Berger: If I was brought in as a credit union CEO now, I would change the culture by acting like a technology firm—not actually becoming the next Amazon or PayPal or Square—but having that mindset. Credit unions can be digitally-minded companies without compromising their mission. You still have the cooperative structure, you still have one-member-one-vote, and everything is done through the filter of, ‘Is this good for the member?’ But you need a technology culture throughout your credit union. I mean, your smart phone is your mobile branch at this point. So my advice would be to take a look around the corner. You’re going to have to adapt anyway. Do it before you have to.
NCBA CLUSA: Can you give us an example of a credit union that did a good job turning their company around?
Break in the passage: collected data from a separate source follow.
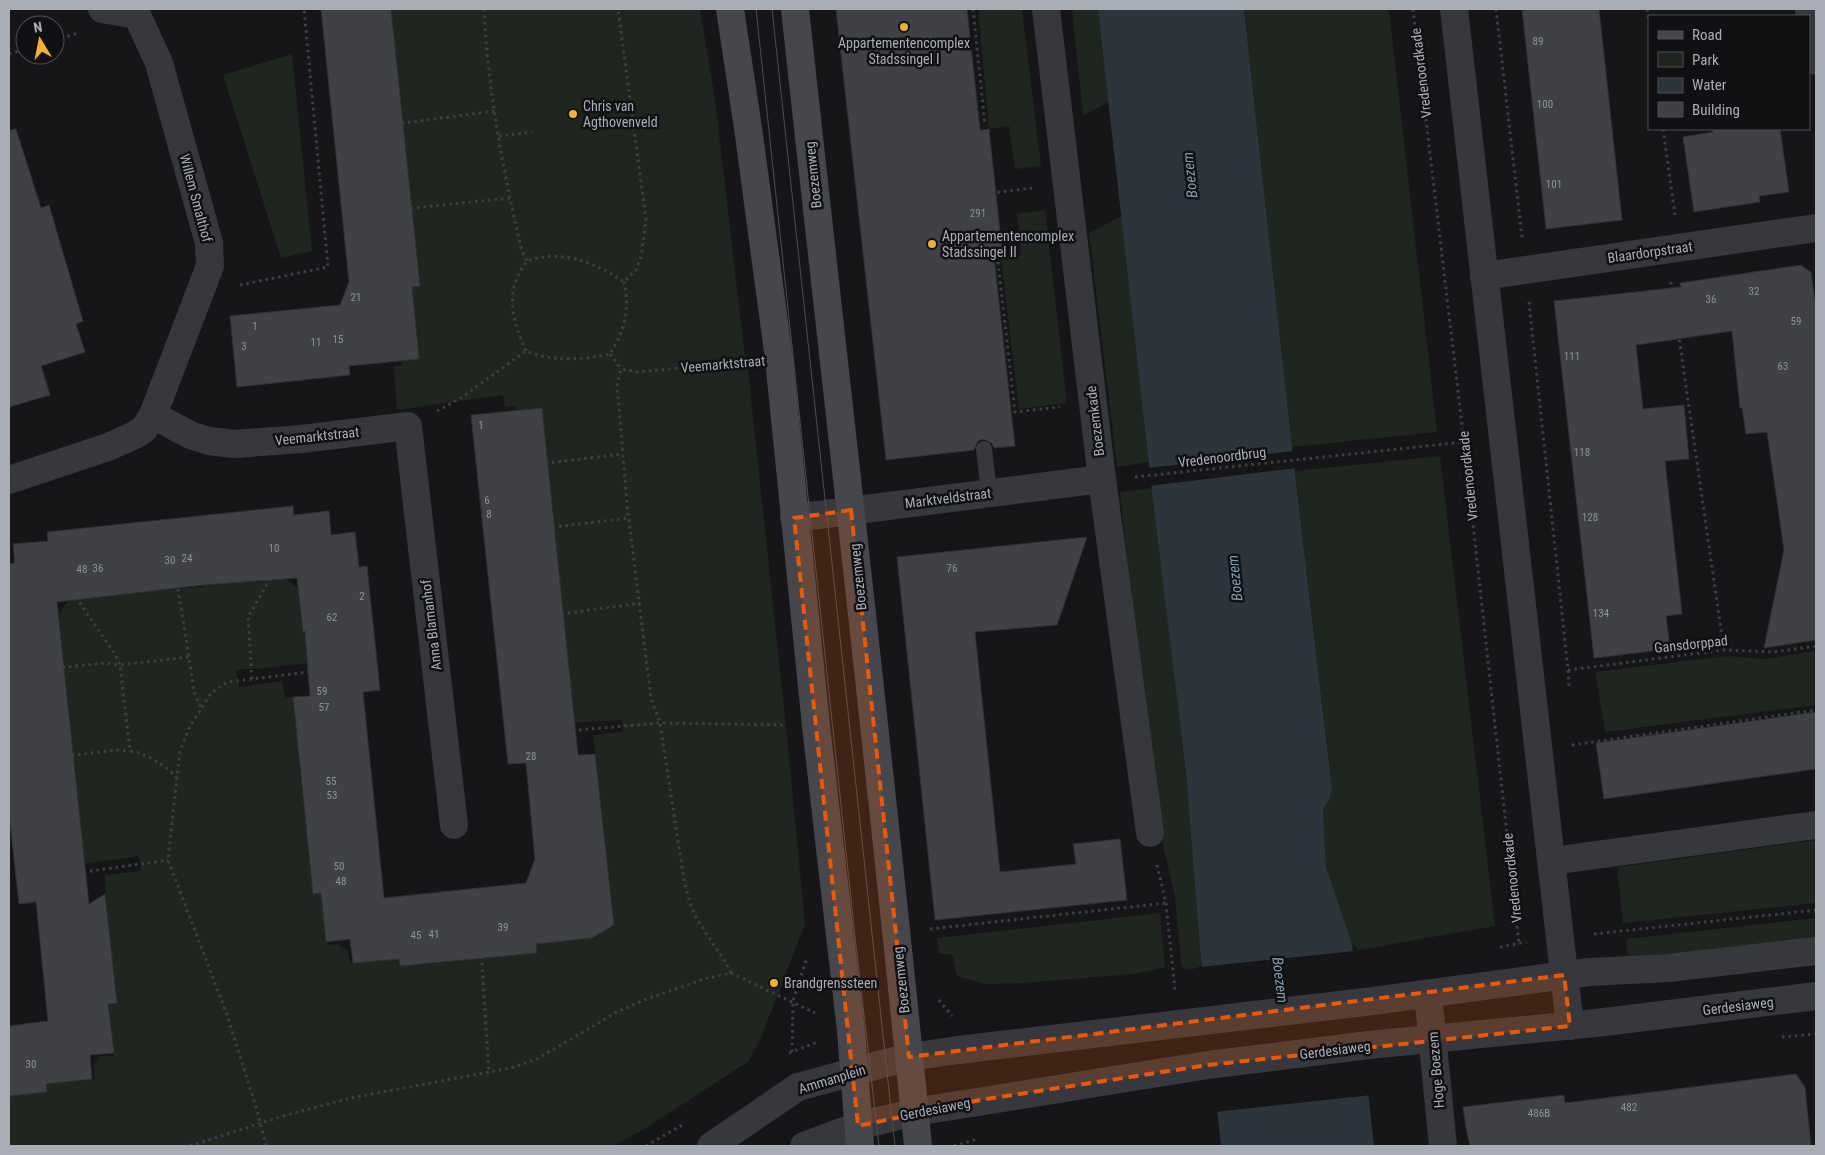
<svg xmlns="http://www.w3.org/2000/svg" width="1825" height="1155" font-family="'Roboto Condensed',sans-serif">
  <style>
    .green { fill: #1e261f }
    .water { fill: #2c353c }
    .pier { fill: #161618 }
    .building { fill: #404145; stroke: #303034 }
    .lines { fill: none; stroke-linecap: round; stroke-linejoin: round }
    .path { stroke: #3d3f44; stroke-width: 3; stroke-dasharray: 2.5 4; stroke-linecap: butt }
    .service { stroke: #37383d; stroke-width: 16 }
    .minor { stroke: #37383d; stroke-width: 28 }
    .tertiary { stroke: #37383d; stroke-width: 28 }
    .secondary { stroke: #45474d; stroke-width: 28 }
    .tram { stroke: #4a4c52; stroke-width: 1 }
    .marked { fill: #e8590c; fill-opacity: 0.2; stroke: #e8590c; stroke-width: 4; stroke-dasharray: 10 6; stroke-linejoin: round }
    .poi-dot { fill: #f2b134; stroke: #111113; stroke-width: 2 }
    .labels { text-anchor: middle; dominant-baseline: central; stroke-width: 5; stroke-linejoin: round; paint-order: stroke }
    .number-label { font-size: 11px; fill: #8e929b }
    .poi-label { font-size: 14px; fill: #a8adb8; stroke: #111113; text-anchor: start }
    .street-label { font-size: 14px; fill: #a8adb8; stroke: #111113 }
    .water-label { font-size: 15px; font-style: italic; fill: #7f9bb3; stroke: #111113 }
  </style>
  <rect width="100%" height="100%" fill="#161618"/>
  <g class="green">
    <path d="M 391,9 L 700,9 L 715,99 L 744,349 L 748,370 L 787,736 L 805,924 L 760,1040 L 749,1061 L 646,1128 L 614,1146 L 9,1146 L 9,1096 L 47,1092 L 46,1084 L 95,1079 L 94,1065 L 100,1056 L 114,1056 L 108,1004 L 117,1003 L 107,919 L 105,875 L 141,871 L 139,856 L 76,865 L 72,747 L 59,614 L 69,600 L 112,596 L 151,584 L 152,591 L 202,587 L 202,578 L 243,582 L 285,578 L 299,589 L 304,632 L 312,631 L 315,662 L 256,669 L 245,669 L 236,671 L 239,687 L 282,681 L 285,697 L 293,697 L 295,723 L 304,723 L 299,764 L 313,894 L 321,893 L 327,945 L 338,944 L 348,951 L 350,963 L 399,959 L 400,966 L 447,962 L 536,944 L 585,939 L 584,925 L 598,779 L 593,735 L 623,732 L 622,720 L 566,723 L 542,408 L 516,410 L 515,406 L 505,407 L 503,395 L 397,410 L 394,366 L 402,365 L 402,361 L 395,362 L 394,343 L 412,287 L 420,285 L 406,155 L 385,29 L 393,28 Z"/>
    <path d="M 978,9 L 1022,9 L 1041,166 L 1015,169 L 1009,126 L 989,129 Z"/>
    <path d="M 1072,9 L 1098,9 L 1109,101 L 1083,116 Z"/>
    <path d="M 1244,9 L 1389,9 L 1437,432 L 1292,447 Z"/>
    <path d="M 292,54 L 312,251 L 281,258 L 223,75 Z"/>
    <path d="M 1045,210 L 1067,403 L 1019,409 L 1001,258 L 1021,255 L 1017,214 Z"/>
    <path d="M 1122,216 L 1149,462 L 1117,467 L 1089,233 Z"/>
    <path d="M 1440,456 L 1495,926 L 1359,950 L 1352,944 L 1326,867 L 1323,810 L 1329,800 L 1332,790 L 1295,471 Z"/>
    <path d="M 1152,488 L 1186,773 L 1202,966 L 1190,970 L 1184,969 L 1181,963 L 1175,896 L 1158,825 L 1147,749 L 1120,492 Z"/>
    <path d="M 1816,651 L 1816,705 L 1605,732 L 1595,672 L 1727,656 L 1766,659 Z"/>
    <path d="M 1816,840 L 1816,903 L 1623,923 L 1617,867 Z"/>
    <path d="M 1160,913 L 1165,968 L 1133,974 L 1023,983 L 984,984 L 957,976 L 952,954 L 939,954 L 937,938 Z"/>
    <path d="M 1816,918 L 1816,938 L 1628,959 L 1626,939 Z"/>
  </g>
  <path class="water" d="M 1098,9 L 1244,9 L 1292,447 L 1332,790 L 1329,800 L 1323,810 L 1326,867 L 1352,944 L 1374,1146 L 1221,1146 L 1200,947 L 1186,773 L 1153,500 Z"/>
  <g class="pier">
    <path d="M 1295,451 L 1297,468 L 1149,486 L 1147,468 Z"/>
    <path d="M 1355,951 L 1372,1095 L 1215,1112 L 1200,967 Z"/>
  </g>
  <g class="building">
    <path d="M 321,9 L 391,9 L 420,286 L 412,287 L 419,359 L 349,366 L 350,375 L 237,387 L 230,316 L 340,305 L 349,282 Z"/>
    <path d="M 836,9 L 967,9 L 980,130 L 989,129 L 1003,259 L 994,257 L 1015,446 L 994,448 L 992,443 L 983,439 L 978,441 L 974,450 L 886,460 Z"/>
    <path d="M 1522,9 L 1599,9 L 1622,220 L 1546,229 Z"/>
    <path d="M 16,129 L 41,208 L 49,205 L 83,321 L 76,324 L 85,352 L 41,366 L 50,395 L 9,407 L 9,130 Z"/>
    <path d="M 1713,129 L 1780,129 L 1789,192 L 1759,196 L 1760,202 L 1694,212 L 1683,137 L 1713,132 Z"/>
    <path d="M 1801,265 L 1811,272 L 1816,308 L 1816,640 L 1764,648 L 1784,550 L 1767,432 L 1746,434 L 1742,408 L 1740,408 L 1732,331 L 1636,345 L 1643,409 L 1684,405 L 1689,459 L 1665,461 L 1682,614 L 1666,616 L 1670,649 L 1594,658 L 1554,301 L 1681,287 L 1680,283 Z"/>
    <path d="M 542,408 L 578,755 L 595,754 L 614,925 L 592,938 L 536,944 L 537,953 L 400,966 L 399,959 L 353,963 L 350,939 L 326,942 L 321,893 L 313,894 L 293,697 L 310,696 L 305,631 L 303,632 L 297,578 L 203,585 L 57,602 L 89,904 L 105,894 L 117,1003 L 108,1004 L 114,1053 L 90,1055 L 92,1079 L 46,1084 L 47,1092 L 9,1096 L 9,1026 L 48,1021 L 36,902 L 19,904 L 9,813 L 9,564 L 15,563 L 13,544 L 48,541 L 47,532 L 293,506 L 294,515 L 329,511 L 331,535 L 355,532 L 359,567 L 367,566 L 380,690 L 363,692 L 384,898 L 526,883 L 535,859 L 526,763 L 508,764 L 471,415 Z"/>
    <path d="M 1087,537 L 1057,625 L 975,632 L 1000,872 L 1076,864 L 1073,844 L 1120,839 L 1127,900 L 935,920 L 897,557 Z"/>
    <path d="M 1816,712 L 1816,769 L 1604,799 L 1596,743 Z"/>
    <path d="M 1796,1074 L 1805,1087 L 1811,1146 L 1470,1146 L 1466,1128 L 1463,1107 L 1564,1095 L 1565,1103 Z"/>
  </g>
  <g class="lines">
    <g class="path">
      <path d="M 484,9 C 488,90 503,172 522,251 L 527,261"/>
      <path d="M 973,9 L 985,125"/>
      <path d="M 1413,9 L 1464,442 L 1519,944"/>
      <path d="M 1496,9 L 1522,237"/>
      <path d="M 1647,9 L 1649,21"/>
      <path d="M 55,40 L 78,33"/>
      <path d="M 9,54 L 25,49"/>
      <path d="M 395,124 L 495,111"/>
      <path d="M 1663,129 L 1675,215"/>
      <path d="M 499,136 L 532,132"/>
      <path d="M 991,193 L 1033,188"/>
      <path d="M 404,209 L 510,198"/>
      <path d="M 998,262 L 1015,412 L 1060,407"/>
      <path d="M 1671,282 L 1724,650"/>
      <path d="M 240,285 L 328,267 L 304,9"/>
      <path d="M 1529,302 L 1568,670 L 1569,689"/>
      <path d="M 526,351 C 512,320 504,290 527,261 C 561,249 595,262 624,282 L 636,270 L 641,257 L 646,220 L 618,9"/>
      <path d="M 610,354 L 621,369"/>
      <path d="M 437,411 L 461,398 L 526,351 C 552,362 583,360 610,354 C 625,330 630,309 624,282"/>
      <path d="M 539,464 L 623,454"/>
      <path d="M 1135,477 L 1464,442"/>
      <path d="M 546,528 L 629,518"/>
      <path d="M 178,589 L 189,657"/>
      <path d="M 555,615 L 640,603"/>
      <path d="M 56,668 L 106,663 L 120,665 L 115,654 L 77,599"/>
      <path d="M 1568,670 L 1724,650 L 1774,652 L 1816,646"/>
      <path d="M 252,679 L 248,617 L 270,579"/>
      <path d="M 566,731 L 660,723 L 783,725"/>
      <path d="M 1572,745 L 1816,710"/>
      <path d="M 65,756 L 116,750 L 130,751"/>
      <path d="M 177,778 C 166,766 146,753 130,751 L 120,665 L 189,657 L 194,692 L 201,708"/>
      <path d="M 1157,865 L 1166,903 L 1175,990"/>
      <path d="M 77,873 L 168,860"/>
      <path d="M 930,929 L 1166,903"/>
      <path d="M 1594,934 L 1816,910"/>
      <path d="M 1500,947 L 1526,942"/>
      <path d="M 481,950 L 489,1074"/>
      <path d="M 731,973 C 723,956 712,943 702,927 C 692,913 688,896 684,880 L 660,723 L 651,698 L 627,504 L 617,383 L 621,369 L 637,372 L 746,362"/>
      <path d="M 939,1000 L 952,1016"/>
      <path d="M 1782,1037 L 1816,1034"/>
      <path d="M 792,1052 L 793,1001 L 807,958"/>
      <path d="M 789,1053 L 818,1042"/>
      <path d="M 190,1146 L 283,1116 L 355,1097 L 511,1068 L 537,1059 L 617,1012 L 644,1000 L 704,979 L 731,973 L 815,1013"/>
      <path d="M 266,1146 L 257,1110 L 226,1012 L 168,860 L 171,831 L 180,751 L 190,726 L 212,692 L 228,682 L 316,671"/>
      <path d="M 646,1146 L 682,1125"/>
      <path d="M 954,1146 L 977,1139"/>
    </g>
    <path class="service" d="M 984,449 L 989,493"/>
    <g class="minor">
      <path d="M 102,9 L 137,15 L 159,63 L 209,243 L 210,266 L 153,415"/>
      <path d="M 1046,9 L 1102,479 L 1150,833"/>
      <path d="M 1454,9 L 1570,1026"/>
      <path d="M 1809,9 L 1816,61"/>
      <path d="M 1484,276 L 1816,228"/>
      <path d="M 9,480 L 108,447 L 135,435 L 144,429 L 153,415 L 190,435 L 209,441 L 234,444 L 302,439 L 408,426 L 454,825"/>
      <path d="M 794,518 L 1102,479"/>
      <path d="M 1552,861 L 1816,825"/>
      <path d="M 1428,994 L 1443,1146"/>
    </g>
    <g class="tertiary">
      <path d="M 711,1146 L 798,1087 L 886,1063 L 909,1057 L 958,1050 L 1365,1002 L 1589,972 L 1669,968 L 1816,951"/>
      <path d="M 804,1146 L 858,1126 L 915,1112 L 1208,1065 L 1369,1045 L 1596,1023 L 1816,996"/>
    </g>
    <g class="secondary">
      <path d="M 730,9 L 748,128 L 779,359 L 816,726 L 851,1031 L 860,1146"/>
      <path d="M 795,9 C 836,388 881,767 918,1146"/>
    </g>
    <g class="tram">
      <path d="M 756,9 L 855,936 L 879,1146"/>
      <path d="M 772,9 L 895,1146"/>
    </g>
  </g>
  <path class="marked" d="M 851,510 L 909,1057 L 1564,975 L 1570,1026 L 1208,1065 L 980,1100 L 858,1126 L 794,518 Z"/>
  <g class="poi-dot">
    <circle cx="904" cy="27" r="5"/>
    <circle cx="573" cy="114" r="5"/>
    <circle cx="932" cy="244" r="5"/>
    <circle cx="774" cy="983" r="5"/>
  </g>
  <g class="labels">
    <g class="number-label">
      <text x="1538" y="41">89</text>
      <text x="1545" y="104">100</text>
      <text x="1554" y="184">101</text>
      <text x="978" y="213">291</text>
      <text x="1754" y="291">32</text>
      <text x="356" y="297">21</text>
      <text x="1711" y="299">36</text>
      <text x="1796" y="321">59</text>
      <text x="255" y="326">1</text>
      <text x="338" y="339">15</text>
      <text x="316" y="342">11</text>
      <text x="244" y="346">3</text>
      <text x="1572" y="356">111</text>
      <text x="1783" y="366">63</text>
      <text x="481" y="425">1</text>
      <text x="1582" y="452">118</text>
      <text x="487" y="500">6</text>
      <text x="489" y="514">8</text>
      <text x="1590" y="517">128</text>
      <text x="274" y="548">10</text>
      <text x="187" y="558">24</text>
      <text x="170" y="560">30</text>
      <text x="98" y="568">36</text>
      <text x="952" y="568">76</text>
      <text x="82" y="569">48</text>
      <text x="362" y="596">2</text>
      <text x="1601" y="613">134</text>
      <text x="332" y="617">62</text>
      <text x="322" y="691">59</text>
      <text x="324" y="707">57</text>
      <text x="531" y="756">28</text>
      <text x="331" y="781">55</text>
      <text x="332" y="795">53</text>
      <text x="339" y="866">50</text>
      <text x="341" y="881">48</text>
      <text x="503" y="927">39</text>
      <text x="434" y="934">41</text>
      <text x="416" y="935">45</text>
      <text x="31" y="1064">30</text>
      <text x="1629" y="1107">482</text>
      <text x="1539" y="1113">486B</text>
    </g>
    <g class="poi-label">
      <text x="904" y="43" text-anchor="middle">Appartementencomplex<tspan x="904" dy="16">Stadssingel I</tspan></text>
      <text x="583" y="106">Chris van<tspan x="583" dy="16">Agthovenveld</tspan></text>
      <text x="942" y="236">Appartementencomplex<tspan x="942" dy="16">Stadssingel II</tspan></text>
      <text x="784" y="983">Brandgrenssteen</text>
    </g>
    <g class="street-label">
      <text transform="translate(1421 73) rotate(-97)">Vredenoordkade</text>
      <text transform="translate(813 175) rotate(-96)">Boezemweg</text>
      <text transform="translate(196 198) rotate(75)">Willem Smalthof</text>
      <text transform="translate(1650 252) rotate(-8)">Blaardorpstraat</text>
      <text transform="translate(723 364) rotate(-5)">Veemarktstraat</text>
      <text transform="translate(1095 421) rotate(-97)">Boezemkade</text>
      <text transform="translate(317 436) rotate(-6)">Veemarktstraat</text>
      <text transform="translate(1222 457) rotate(-7)">Vredenoordbrug</text>
      <text transform="translate(1468 476) rotate(-96)">Vredenoordkade</text>
      <text transform="translate(948 498) rotate(-7)">Marktveldstraat</text>
      <text transform="translate(858 577) rotate(-96)">Boezemweg</text>
      <text transform="translate(431 625) rotate(-97)">Anna Blamanhof</text>
      <text transform="translate(1691 644) rotate(-6)">Gansdorppad</text>
      <text transform="translate(1512 878) rotate(-96)">Vredenoordkade</text>
      <text transform="translate(901 980) rotate(-96)">Boezemweg</text>
      <text transform="translate(1738 1006) rotate(-7)">Gerdesiaweg</text>
      <text transform="translate(1335 1050) rotate(-7)">Gerdesiaweg</text>
      <text transform="translate(1436 1070) rotate(-95)">Hoge Boezem</text>
      <text transform="translate(832 1079) rotate(-17)">Ammanplein</text>
      <text transform="translate(935 1109) rotate(-11)">Gerdesiaweg</text>
    </g>
    <g class="water-label">
      <text transform="translate(1190 175) rotate(-96)">Boezem</text>
      <text transform="translate(1235 578) rotate(-96)">Boezem</text>
      <text transform="translate(1280 980) rotate(83)">Boezem</text>
    </g>
  </g>
  <rect width="1825" height="1155" fill="none" stroke="#a8adb8" stroke-width="20"/>
  <rect x="1648" y="15" width="162" height="115" fill="#111113" stroke="#4d4f55"/>
  <rect x="1658" y="31" width="25" height="8" fill="#45474d" stroke="#4d4f55"/>
  <text x="1692" y="40" font-size="15" fill="#a8adb8">Road</text>
  <rect x="1658" y="52" width="25" height="15" fill="#1e261f" stroke="#4d4f55"/>
  <text x="1692" y="65" font-size="15" fill="#a8adb8">Park</text>
  <rect x="1658" y="78" width="25" height="15" fill="#2c353c" stroke="#4d4f55"/>
  <text x="1692" y="90" font-size="15" fill="#a8adb8">Water</text>
  <rect x="1658" y="102" width="25" height="15" fill="#404145" stroke="#4d4f55"/>
  <text x="1692" y="115" font-size="15" fill="#a8adb8">Building</text>
  <g transform="translate(40 40) rotate(350)"><circle r="24" fill="#111113" stroke="#4d4f55"/>
  <path d="M0-4L9 19L0 12L-9 19Z" fill="#f2b134"/>
  <text y="-8" font-size="14" font-weight="bold" text-anchor="middle" fill="#a8adb8">N</text>
  </g>
</svg>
Berger: I would give you Keys Federal down in Key West, Florida. Under the leadership of CEO Maggie Sayer, the credit union was completely turned around. They’re growing and doing a wonderful job. Here locally, Karen Rosales and the Arlington Community Federal Credit Union are just doing an incredible job. And this is a big market, as you can imagine. So for a small credit union to really grow in a market like this is significant. Karen and her team work harder than almost anybody I’ve ever seen. If you have a plan and you have a great team with a great work ethic and you execute, you can get it done. But it’s hard work. It never happens by accident.
NCBA CLUSA: Let’s talk a little more about the landscape credit unions are navigating right now. We talked about competition earlier, but that’s not the only challenge the financial services industry is facing. How can credit unions continue to grow in this environment?
Berger: Consolidation is one of our biggest challenges. There are a few new credit unions being started, but not at a quick enough pace to replace the ones that are going offline or merging. In some cases, it’s the regulatory burden. Bank of America has 250 compliance attorneys. A credit union may have one, or two credit unions may share a compliance officer. That regulatory burden is enormous. Other times it’s the cost of adapting to technology. It’s not just millennials—my 84-year-old mother banks online. Everyone expects to access their money quickly and easily and to do that effectively you have to have a robust technology platform. Those technology costs, those cyber security costs—they really hit bottom lines, especially for small- to medium-sized credit unions.
For NAFCU, growth is continuing to provide value. If we’re focused on being passionate and delivering terrific member value, then we’re helping credit unions grow, which in turn is strengthening communities. There are huge opportunities out there, but it takes strong leadership to innovate and push the industry forward. And it takes a strong board to allow senior management to make those kinds of decisions and take those risks.
NCBA CLUSA: And that really speaks to the trust element we talked about earlier.
Berger: It does—it all comes back to that core of trust. It’s my staff trusting me to provide the training and career opportunities and benefits necessary for quality of life. It’s my board trusting me and us trusting our board. It’s the American consumer trusting credit unions. Not every risk pays off, but I think people are more forgiving if they know you have their wellbeing in mind and they trust you.
That’s how cooperatives got started, really. They did not trust the existing organizations to have their best interests in mind, so they said, ‘Hey, let’s do it ourselves. I trust you; you trust me; let’s create a cooperative and work together. We’ll get better deals and we can pass those savings on to our customers.’ That seed of trust is the most compelling, sustainable thing that cooperatives and credit unions have.